The brain of a reptile is about the same size as that of an amphibian of the same size. However, the reptilian cerebrum is much larger. This region of the brain is involved in controlling and integrating behavior. Because vision is an important sense for most reptiles, the optic lobes, which receive input from the eyes, are large. Figure 41-9 shows the structure of a crocodile's brain.

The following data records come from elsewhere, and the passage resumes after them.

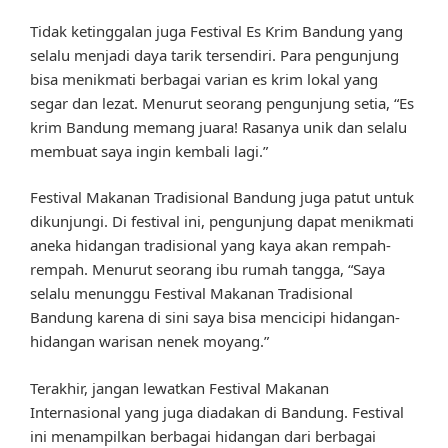
Tidak ketinggalan juga Festival Es Krim Bandung yang
selalu menjadi daya tarik tersendiri. Para pengunjung
bisa menikmati berbagai varian es krim lokal yang
segar dan lezat. Menurut seorang pengunjung setia, “Es
krim Bandung memang juara! Rasanya unik dan selalu
membuat saya ingin kembali lagi.”
Festival Makanan Tradisional Bandung juga patut untuk
dikunjungi. Di festival ini, pengunjung dapat menikmati
aneka hidangan tradisional yang kaya akan rempah-
rempah. Menurut seorang ibu rumah tangga, “Saya
selalu menunggu Festival Makanan Tradisional
Bandung karena di sini saya bisa mencicipi hidangan-
hidangan warisan nenek moyang.”
Terakhir, jangan lewatkan Festival Makanan
Internasional yang juga diadakan di Bandung. Festival
ini menampilkan berbagai hidangan dari berbagai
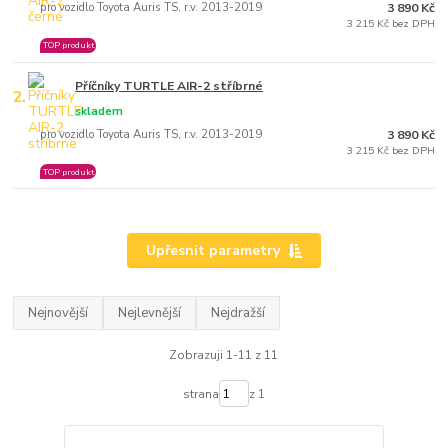
pro vozidlo Toyota Auris TS, r.v. 2013-2019
3 890 Kč
3 215 Kč bez DPH
TOP produkt
Příčníky TURTLE AIR-2 stříbrné
2.
skladem
pro vozidlo Toyota Auris TS, r.v. 2013-2019
3 890 Kč
3 215 Kč bez DPH
TOP produkt
Upřesnit parametry
Nejnovější
Nejlevnější
Nejdražší
Zobrazuji 1-11 z 11
strana
z 1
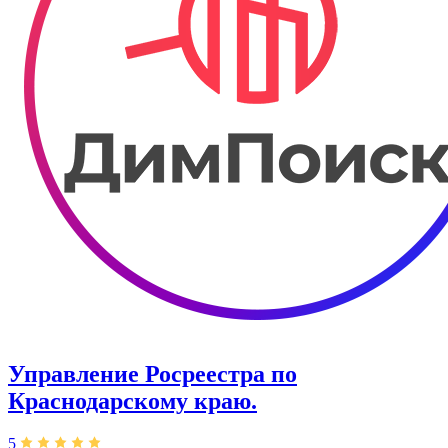
Управление Росреестра по
Краснодарскому краю.
5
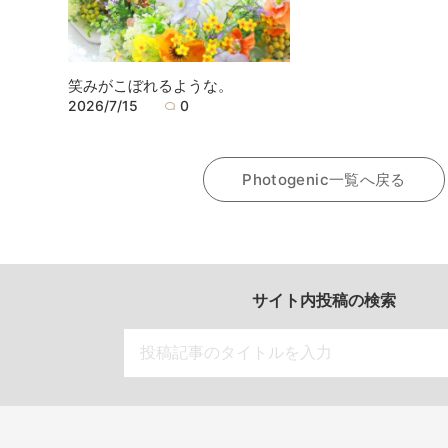
笑みがこぼれるような。
2026/7/15
0
Photogenic一覧へ戻る
サイト内投稿の検索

Most reptiles rely on their sense of sight to detect predators and prey. The eyes of reptiles are usually large, and many species have keen vision. Hearing is also an important sense. As in amphibians, sound waves first strike the tympanum, or eardrum, and are transmitted to the inner ear through the movements of a small bone called the columella. The inner ear contains the receptors for sound. Snakes lack a tympanum and are sensitive only to low-frequency sounds. They are able to detect ground vibrations, which are transmitted to the columella by the bones of the jaw.

Jacobson's organ is a specialized sense organ located in the roof of the mouth of reptiles. Jacobson's organ is sensitive to odors. Like the snake shown in Figure 41-10, reptiles use their tongue to collect small particles from the environment. These particles are transferred to the Jacobson's organ when the tongue is drawn back into the mouth. Jacobson's organ is found in all reptiles except crocodiles and most turtles, but it is highly developed in lizards and snakes.

Pit vipers, such as rattlesnakes, copperheads, and water moccasins, are able to detect the heat given off by warm-bodied prey, such as mammals and birds. These snakes have one heat-sensitive pit below each eye, as shown in Figure 41-10. Input from these pits allows a snake to determine the direction of and distance to a warm object.

figure 41-10

Some snakes have reduced senses of sight and hearing. They compensate with a sensitive forked tongue that is an organ of touch and smell. As the tongue darts in and out of the mouth, it picks up particles that are taken into the Jacobson's organ inside the snake's mouth, where even extremely low concentrations of odors can be detected.